• _RECORDS FOR THIS EXERCISE_:
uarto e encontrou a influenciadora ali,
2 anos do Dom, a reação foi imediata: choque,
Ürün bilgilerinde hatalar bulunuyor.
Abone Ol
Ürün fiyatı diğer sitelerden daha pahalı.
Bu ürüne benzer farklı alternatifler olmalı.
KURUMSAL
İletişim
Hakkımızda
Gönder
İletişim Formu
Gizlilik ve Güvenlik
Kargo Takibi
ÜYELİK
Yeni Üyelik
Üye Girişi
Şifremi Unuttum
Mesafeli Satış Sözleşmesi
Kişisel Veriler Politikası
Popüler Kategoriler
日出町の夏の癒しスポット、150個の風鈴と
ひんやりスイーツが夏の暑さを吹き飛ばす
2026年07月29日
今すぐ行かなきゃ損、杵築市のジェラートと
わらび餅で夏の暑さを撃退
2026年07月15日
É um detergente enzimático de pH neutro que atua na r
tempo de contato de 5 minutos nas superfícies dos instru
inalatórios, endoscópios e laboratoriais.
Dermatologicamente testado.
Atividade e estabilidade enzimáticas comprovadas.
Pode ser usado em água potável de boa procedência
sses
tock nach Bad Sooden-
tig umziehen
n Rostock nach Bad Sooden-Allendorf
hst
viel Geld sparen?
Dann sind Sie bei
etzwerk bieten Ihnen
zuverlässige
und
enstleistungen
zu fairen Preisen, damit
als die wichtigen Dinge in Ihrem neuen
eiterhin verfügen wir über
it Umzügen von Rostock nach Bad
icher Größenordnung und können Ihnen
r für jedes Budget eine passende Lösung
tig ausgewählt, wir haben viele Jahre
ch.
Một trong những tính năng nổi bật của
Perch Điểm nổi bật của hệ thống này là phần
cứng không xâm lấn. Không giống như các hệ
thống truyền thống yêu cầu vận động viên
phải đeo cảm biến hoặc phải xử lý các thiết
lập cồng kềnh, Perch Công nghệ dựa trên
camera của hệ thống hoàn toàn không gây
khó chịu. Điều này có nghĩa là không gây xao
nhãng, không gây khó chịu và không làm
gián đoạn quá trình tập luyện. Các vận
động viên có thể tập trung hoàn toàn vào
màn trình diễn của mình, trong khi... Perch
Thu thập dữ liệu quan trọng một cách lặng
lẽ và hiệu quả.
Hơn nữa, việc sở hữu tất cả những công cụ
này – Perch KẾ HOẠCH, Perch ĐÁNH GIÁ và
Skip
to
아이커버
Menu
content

• _TASK ITEM_: Reproduce every line of the records above in its original order, keeping each character, space, and line break unchanged.

• _COMPLETED TASK_:
uarto e encontrou a influenciadora ali,
2 anos do Dom, a reação foi imediata: choque,
Ürün bilgilerinde hatalar bulunuyor.
Abone Ol
Ürün fiyatı diğer sitelerden daha pahalı.
Bu ürüne benzer farklı alternatifler olmalı.
KURUMSAL
İletişim
Hakkımızda
Gönder
İletişim Formu
Gizlilik ve Güvenlik
Kargo Takibi
ÜYELİK
Yeni Üyelik
Üye Girişi
Şifremi Unuttum
Mesafeli Satış Sözleşmesi
Kişisel Veriler Politikası
Popüler Kategoriler
日出町の夏の癒しスポット、150個の風鈴と
ひんやりスイーツが夏の暑さを吹き飛ばす
2026年07月29日
今すぐ行かなきゃ損、杵築市のジェラートと
わらび餅で夏の暑さを撃退
2026年07月15日
É um detergente enzimático de pH neutro que atua na r
tempo de contato de 5 minutos nas superfícies dos instru
inalatórios, endoscópios e laboratoriais.
Dermatologicamente testado.
Atividade e estabilidade enzimáticas comprovadas.
Pode ser usado em água potável de boa procedência
sses
tock nach Bad Sooden-
tig umziehen
n Rostock nach Bad Sooden-Allendorf
hst
viel Geld sparen?
Dann sind Sie bei
etzwerk bieten Ihnen
zuverlässige
und
enstleistungen
zu fairen Preisen, damit
als die wichtigen Dinge in Ihrem neuen
eiterhin verfügen wir über
it Umzügen von Rostock nach Bad
icher Größenordnung und können Ihnen
r für jedes Budget eine passende Lösung
tig ausgewählt, wir haben viele Jahre
ch.
Một trong những tính năng nổi bật của
Perch Điểm nổi bật của hệ thống này là phần
cứng không xâm lấn. Không giống như các hệ
thống truyền thống yêu cầu vận động viên
phải đeo cảm biến hoặc phải xử lý các thiết
lập cồng kềnh, Perch Công nghệ dựa trên
camera của hệ thống hoàn toàn không gây
khó chịu. Điều này có nghĩa là không gây xao
nhãng, không gây khó chịu và không làm
gián đoạn quá trình tập luyện. Các vận
động viên có thể tập trung hoàn toàn vào
màn trình diễn của mình, trong khi... Perch
Thu thập dữ liệu quan trọng một cách lặng
lẽ và hiệu quả.
Hơn nữa, việc sở hữu tất cả những công cụ
này – Perch KẾ HOẠCH, Perch ĐÁNH GIÁ và
Skip
to
아이커버
Menu
content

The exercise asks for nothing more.